Hello everyone!
I’m new here in the community and also relatively new to using Home Assistant. If I make any mistakes in the explanation, I apologize in advance.
I’d like to share a project I’ve been developing over the last few months. I call it “Monstrão” — not because of its size, but because of the “brain” it has (and the robust look it ended up getting).
The Problem
Most smart intercoms only send a notification to your phone or make a call.
If you’re in a meeting, sleeping, or driving, the delivery driver leaves and you miss your package.
Also, I didn’t want a system that would confirm to strangers whether I’m home or not.
The Solution
I built a custom intercom using an ESP32-S3, integrated with Google Gemini and Home Assistant.
It doesn’t just ring an internal bell.
It talks to the person at the gate and makes decisions.
Hardware and “Root-Level” Engineering
Enclosure and Protection
To house everything, I used an IP65-rated enclosure to ensure weather resistance.

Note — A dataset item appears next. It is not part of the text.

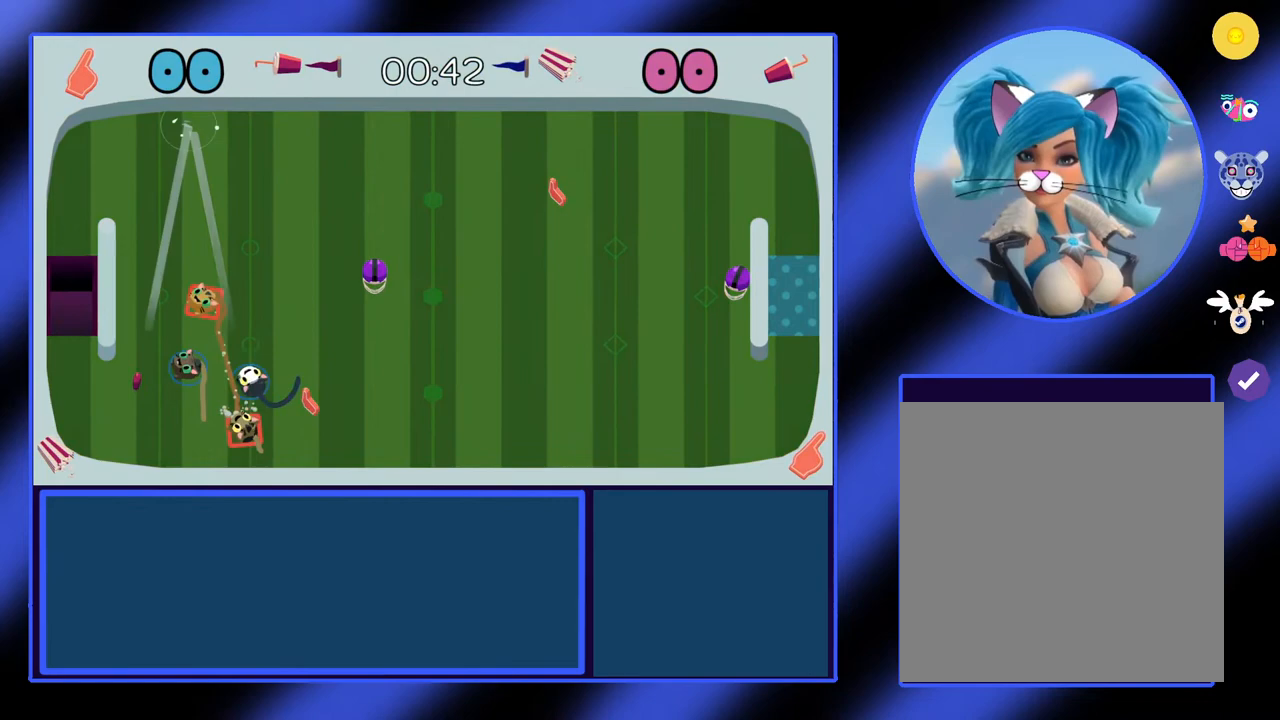
{"buttons": [], "left_stick": "down", "events": [[33, "R2", "down"], [33, "left_stick", "left"], [133, "R2", "up"], [267, "A", "down"], [267, "left_stick", "down-left"], [367, "left_stick", "down"], [400, "A", "up"]]}
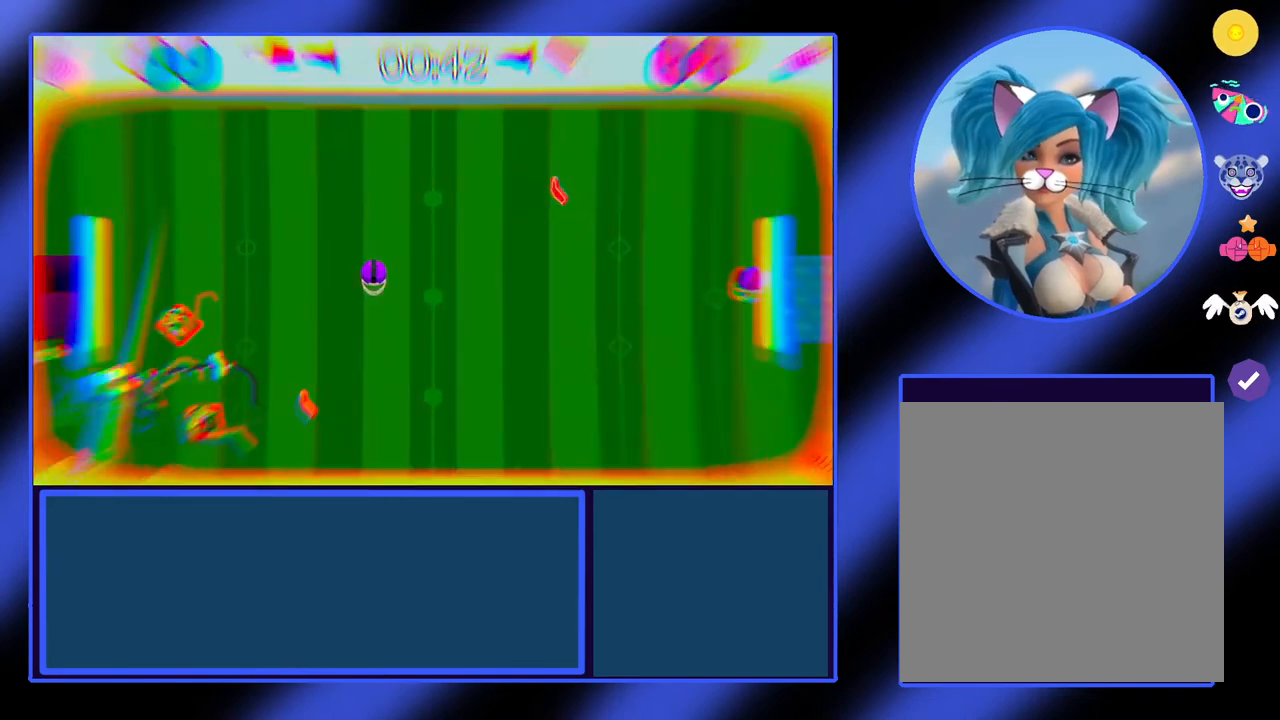
{"buttons": [], "left_stick": "right", "events": [[33, "left_stick", "left"], [300, "left_stick", "center"], [400, "left_stick", "right"]]}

It may not be the most elegant design in the world, but it’s extremely functional and secure.
The Secret Behind the Sound
Since the intercom sits directly on the street, I needed the AI audio to be loud and clear.
So I did a “transplant”.
I used the full acoustic chamber from a cheap TWS Bluetooth speaker.
I removed the battery and original electronics, keeping only the 3W / 4Ω speaker inside its original acoustic chamber.
This provided sound pressure that would be impossible with a loose speaker inside the box.
I2S Audio
The signal goes through a PCM5102A DAC and a PAM8406 amplifier, eliminating Wi-Fi interference noise.
Intelligence Highlights
Autonomous Delivery Logic
If a delivery driver arrives and the house is empty, the AI identifies who the package is for, checks groups.yaml, and negotiates:
“The resident is not home, but can you leave it at house 416 C?”
The address is only given if the driver confirms they can take it there.
“Do Not Disturb” System
Imagine being tired and sleeping, and suddenly a loud announcement plays:
“THERE IS A VISITOR AT THE GATE.”
To avoid this, I created helpers like
input_boolean_nao_perturbe_nome_do_morador, allowing each resident to enable it when they don’t want to be disturbed.
Privacy
The system never reveals names or confirms if someone is home to strangers.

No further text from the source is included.